━━━━━ Excerpted records ━━━━━

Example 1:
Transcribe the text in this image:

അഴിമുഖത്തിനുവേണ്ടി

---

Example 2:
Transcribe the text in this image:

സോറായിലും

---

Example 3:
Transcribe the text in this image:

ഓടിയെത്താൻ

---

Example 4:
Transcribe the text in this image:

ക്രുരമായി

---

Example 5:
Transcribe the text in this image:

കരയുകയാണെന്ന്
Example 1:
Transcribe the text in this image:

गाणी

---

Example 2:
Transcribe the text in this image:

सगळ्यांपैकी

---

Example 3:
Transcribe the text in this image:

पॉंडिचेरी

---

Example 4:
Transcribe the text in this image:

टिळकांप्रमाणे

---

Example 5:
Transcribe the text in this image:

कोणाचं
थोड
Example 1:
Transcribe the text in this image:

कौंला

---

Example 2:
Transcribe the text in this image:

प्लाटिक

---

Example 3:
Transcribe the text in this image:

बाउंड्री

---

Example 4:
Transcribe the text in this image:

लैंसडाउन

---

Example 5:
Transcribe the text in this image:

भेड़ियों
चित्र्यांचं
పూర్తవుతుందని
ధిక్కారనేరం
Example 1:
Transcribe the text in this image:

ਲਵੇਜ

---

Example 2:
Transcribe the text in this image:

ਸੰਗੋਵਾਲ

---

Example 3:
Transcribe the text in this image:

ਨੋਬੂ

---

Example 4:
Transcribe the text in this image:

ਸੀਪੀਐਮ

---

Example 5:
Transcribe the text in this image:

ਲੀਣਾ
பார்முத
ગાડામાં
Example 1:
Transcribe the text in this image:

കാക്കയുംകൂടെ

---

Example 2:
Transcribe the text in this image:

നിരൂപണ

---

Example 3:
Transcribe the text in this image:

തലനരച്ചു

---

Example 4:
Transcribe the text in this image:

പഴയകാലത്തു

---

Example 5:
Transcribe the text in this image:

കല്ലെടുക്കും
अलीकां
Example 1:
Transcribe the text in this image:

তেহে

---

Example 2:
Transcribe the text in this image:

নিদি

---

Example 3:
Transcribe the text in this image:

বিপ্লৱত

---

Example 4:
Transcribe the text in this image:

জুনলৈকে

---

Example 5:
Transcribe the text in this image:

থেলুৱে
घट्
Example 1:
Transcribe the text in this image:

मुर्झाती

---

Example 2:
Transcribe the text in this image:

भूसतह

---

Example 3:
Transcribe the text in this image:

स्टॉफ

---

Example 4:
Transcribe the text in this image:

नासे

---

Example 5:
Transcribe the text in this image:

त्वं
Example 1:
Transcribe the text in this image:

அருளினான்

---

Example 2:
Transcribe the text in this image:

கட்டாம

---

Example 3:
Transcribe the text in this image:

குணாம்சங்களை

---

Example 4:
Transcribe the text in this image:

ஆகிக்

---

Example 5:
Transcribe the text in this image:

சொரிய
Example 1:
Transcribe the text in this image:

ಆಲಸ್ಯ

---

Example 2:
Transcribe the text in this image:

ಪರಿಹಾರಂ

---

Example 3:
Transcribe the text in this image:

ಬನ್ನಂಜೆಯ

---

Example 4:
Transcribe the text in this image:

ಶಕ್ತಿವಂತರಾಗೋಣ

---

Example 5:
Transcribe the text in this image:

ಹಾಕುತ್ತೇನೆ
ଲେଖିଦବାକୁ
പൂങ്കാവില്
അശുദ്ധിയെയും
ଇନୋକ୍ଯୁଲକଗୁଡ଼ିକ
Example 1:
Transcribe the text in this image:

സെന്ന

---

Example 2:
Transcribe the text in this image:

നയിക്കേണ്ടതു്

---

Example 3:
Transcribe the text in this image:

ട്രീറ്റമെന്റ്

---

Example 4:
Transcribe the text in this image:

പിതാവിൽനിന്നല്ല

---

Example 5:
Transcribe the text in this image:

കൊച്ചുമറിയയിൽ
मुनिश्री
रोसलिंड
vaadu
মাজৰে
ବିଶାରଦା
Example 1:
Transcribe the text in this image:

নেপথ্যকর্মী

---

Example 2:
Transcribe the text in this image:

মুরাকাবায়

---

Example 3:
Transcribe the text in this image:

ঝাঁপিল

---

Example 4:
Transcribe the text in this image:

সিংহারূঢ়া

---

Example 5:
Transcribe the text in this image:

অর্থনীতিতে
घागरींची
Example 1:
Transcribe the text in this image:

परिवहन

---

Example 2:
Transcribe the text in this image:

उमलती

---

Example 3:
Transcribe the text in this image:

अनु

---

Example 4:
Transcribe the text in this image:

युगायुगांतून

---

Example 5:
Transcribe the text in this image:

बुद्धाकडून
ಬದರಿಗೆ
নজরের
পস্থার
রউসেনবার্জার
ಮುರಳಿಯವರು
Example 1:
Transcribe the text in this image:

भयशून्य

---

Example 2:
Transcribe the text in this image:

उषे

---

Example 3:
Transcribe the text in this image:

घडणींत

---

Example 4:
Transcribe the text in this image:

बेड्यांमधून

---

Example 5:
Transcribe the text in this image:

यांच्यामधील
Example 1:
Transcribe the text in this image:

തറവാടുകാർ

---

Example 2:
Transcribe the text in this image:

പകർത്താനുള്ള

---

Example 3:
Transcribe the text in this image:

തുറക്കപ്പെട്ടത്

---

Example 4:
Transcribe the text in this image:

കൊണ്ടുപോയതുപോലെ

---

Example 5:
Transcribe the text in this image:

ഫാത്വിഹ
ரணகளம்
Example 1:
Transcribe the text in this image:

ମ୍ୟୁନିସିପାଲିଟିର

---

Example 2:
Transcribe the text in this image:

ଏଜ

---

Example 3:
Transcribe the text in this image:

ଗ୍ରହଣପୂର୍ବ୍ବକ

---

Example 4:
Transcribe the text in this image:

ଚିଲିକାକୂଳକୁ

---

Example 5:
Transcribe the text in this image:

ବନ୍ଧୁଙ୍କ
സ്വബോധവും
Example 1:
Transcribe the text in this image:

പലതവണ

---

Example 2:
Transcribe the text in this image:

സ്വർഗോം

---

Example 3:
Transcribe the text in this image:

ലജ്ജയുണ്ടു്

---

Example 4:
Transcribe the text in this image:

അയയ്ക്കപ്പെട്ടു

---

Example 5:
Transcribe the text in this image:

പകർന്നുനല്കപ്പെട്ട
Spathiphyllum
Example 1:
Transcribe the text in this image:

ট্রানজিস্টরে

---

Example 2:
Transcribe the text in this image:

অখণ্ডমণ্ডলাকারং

━━━━━

--- Task description ---
Word for word, repeat every record.

--- Problem solution ---
Example 1:
Transcribe the text in this image:

അഴിമുഖത്തിനുവേണ്ടി

---

Example 2:
Transcribe the text in this image:

സോറായിലും

---

Example 3:
Transcribe the text in this image:

ഓടിയെത്താൻ

---

Example 4:
Transcribe the text in this image:

ക്രുരമായി

---

Example 5:
Transcribe the text in this image:

കരയുകയാണെന്ന്
Example 1:
Transcribe the text in this image:

गाणी

---

Example 2:
Transcribe the text in this image:

सगळ्यांपैकी

---

Example 3:
Transcribe the text in this image:

पॉंडिचेरी

---

Example 4:
Transcribe the text in this image:

टिळकांप्रमाणे

---

Example 5:
Transcribe the text in this image:

कोणाचं
थोड
Example 1:
Transcribe the text in this image:

कौंला

---

Example 2:
Transcribe the text in this image:

प्लाटिक

---

Example 3:
Transcribe the text in this image:

बाउंड्री

---

Example 4:
Transcribe the text in this image:

लैंसडाउन

---

Example 5:
Transcribe the text in this image:

भेड़ियों
चित्र्यांचं
పూర్తవుతుందని
ధిక్కారనేరం
Example 1:
Transcribe the text in this image:

ਲਵੇਜ

---

Example 2:
Transcribe the text in this image:

ਸੰਗੋਵਾਲ

---

Example 3:
Transcribe the text in this image:

ਨੋਬੂ

---

Example 4:
Transcribe the text in this image:

ਸੀਪੀਐਮ

---

Example 5:
Transcribe the text in this image:

ਲੀਣਾ
பார்முத
ગાડામાં
Example 1:
Transcribe the text in this image:

കാക്കയുംകൂടെ

---

Example 2:
Transcribe the text in this image:

നിരൂപണ

---

Example 3:
Transcribe the text in this image:

തലനരച്ചു

---

Example 4:
Transcribe the text in this image:

പഴയകാലത്തു

---

Example 5:
Transcribe the text in this image:

കല്ലെടുക്കും
अलीकां
Example 1:
Transcribe the text in this image:

তেহে

---

Example 2:
Transcribe the text in this image:

নিদি

---

Example 3:
Transcribe the text in this image:

বিপ্লৱত

---

Example 4:
Transcribe the text in this image:

জুনলৈকে

---

Example 5:
Transcribe the text in this image:

থেলুৱে
घट्
Example 1:
Transcribe the text in this image:

मुर्झाती

---

Example 2:
Transcribe the text in this image:

भूसतह

---

Example 3:
Transcribe the text in this image:

स्टॉफ

---

Example 4:
Transcribe the text in this image:

नासे

---

Example 5:
Transcribe the text in this image:

त्वं
Example 1:
Transcribe the text in this image:

அருளினான்

---

Example 2:
Transcribe the text in this image:

கட்டாம

---

Example 3:
Transcribe the text in this image:

குணாம்சங்களை

---

Example 4:
Transcribe the text in this image:

ஆகிக்

---

Example 5:
Transcribe the text in this image:

சொரிய
Example 1:
Transcribe the text in this image:

ಆಲಸ್ಯ

---

Example 2:
Transcribe the text in this image:

ಪರಿಹಾರಂ

---

Example 3:
Transcribe the text in this image:

ಬನ್ನಂಜೆಯ

---

Example 4:
Transcribe the text in this image:

ಶಕ್ತಿವಂತರಾಗೋಣ

---

Example 5:
Transcribe the text in this image:

ಹಾಕುತ್ತೇನೆ
ଲେଖିଦବାକୁ
പൂങ്കാവില്
അശുദ്ധിയെയും
ଇନୋକ୍ଯୁଲକଗୁଡ଼ିକ
Example 1:
Transcribe the text in this image:

സെന്ന

---

Example 2:
Transcribe the text in this image:

നയിക്കേണ്ടതു്

---

Example 3:
Transcribe the text in this image:

ട്രീറ്റമെന്റ്

---

Example 4:
Transcribe the text in this image:

പിതാവിൽനിന്നല്ല

---

Example 5:
Transcribe the text in this image:

കൊച്ചുമറിയയിൽ
मुनिश्री
रोसलिंड
vaadu
মাজৰে
ବିଶାରଦା
Example 1:
Transcribe the text in this image:

নেপথ্যকর্মী

---

Example 2:
Transcribe the text in this image:

মুরাকাবায়

---

Example 3:
Transcribe the text in this image:

ঝাঁপিল

---

Example 4:
Transcribe the text in this image:

সিংহারূঢ়া

---

Example 5:
Transcribe the text in this image:

অর্থনীতিতে
घागरींची
Example 1:
Transcribe the text in this image:

परिवहन

---

Example 2:
Transcribe the text in this image:

उमलती

---

Example 3:
Transcribe the text in this image:

अनु

---

Example 4:
Transcribe the text in this image:

युगायुगांतून

---

Example 5:
Transcribe the text in this image:

बुद्धाकडून
ಬದರಿಗೆ
নজরের
পস্থার
রউসেনবার্জার
ಮುರಳಿಯವರು
Example 1:
Transcribe the text in this image:

भयशून्य

---

Example 2:
Transcribe the text in this image:

उषे

---

Example 3:
Transcribe the text in this image:

घडणींत

---

Example 4:
Transcribe the text in this image:

बेड्यांमधून

---

Example 5:
Transcribe the text in this image:

यांच्यामधील
Example 1:
Transcribe the text in this image:

തറവാടുകാർ

---

Example 2:
Transcribe the text in this image:

പകർത്താനുള്ള

---

Example 3:
Transcribe the text in this image:

തുറക്കപ്പെട്ടത്

---

Example 4:
Transcribe the text in this image:

കൊണ്ടുപോയതുപോലെ

---

Example 5:
Transcribe the text in this image:

ഫാത്വിഹ
ரணகளம்
Example 1:
Transcribe the text in this image:

ମ୍ୟୁନିସିପାଲିଟିର

---

Example 2:
Transcribe the text in this image:

ଏଜ

---

Example 3:
Transcribe the text in this image:

ଗ୍ରହଣପୂର୍ବ୍ବକ

---

Example 4:
Transcribe the text in this image:

ଚିଲିକାକୂଳକୁ

---

Example 5:
Transcribe the text in this image:

ବନ୍ଧୁଙ୍କ
സ്വബോധവും
Example 1:
Transcribe the text in this image:

പലതവണ

---

Example 2:
Transcribe the text in this image:

സ്വർഗോം

---

Example 3:
Transcribe the text in this image:

ലജ്ജയുണ്ടു്

---

Example 4:
Transcribe the text in this image:

അയയ്ക്കപ്പെട്ടു

---

Example 5:
Transcribe the text in this image:

പകർന്നുനല്കപ്പെട്ട
Spathiphyllum
Example 1:
Transcribe the text in this image:

ট্রানজিস্টরে

---

Example 2:
Transcribe the text in this image:

অখণ্ডমণ্ডলাকারং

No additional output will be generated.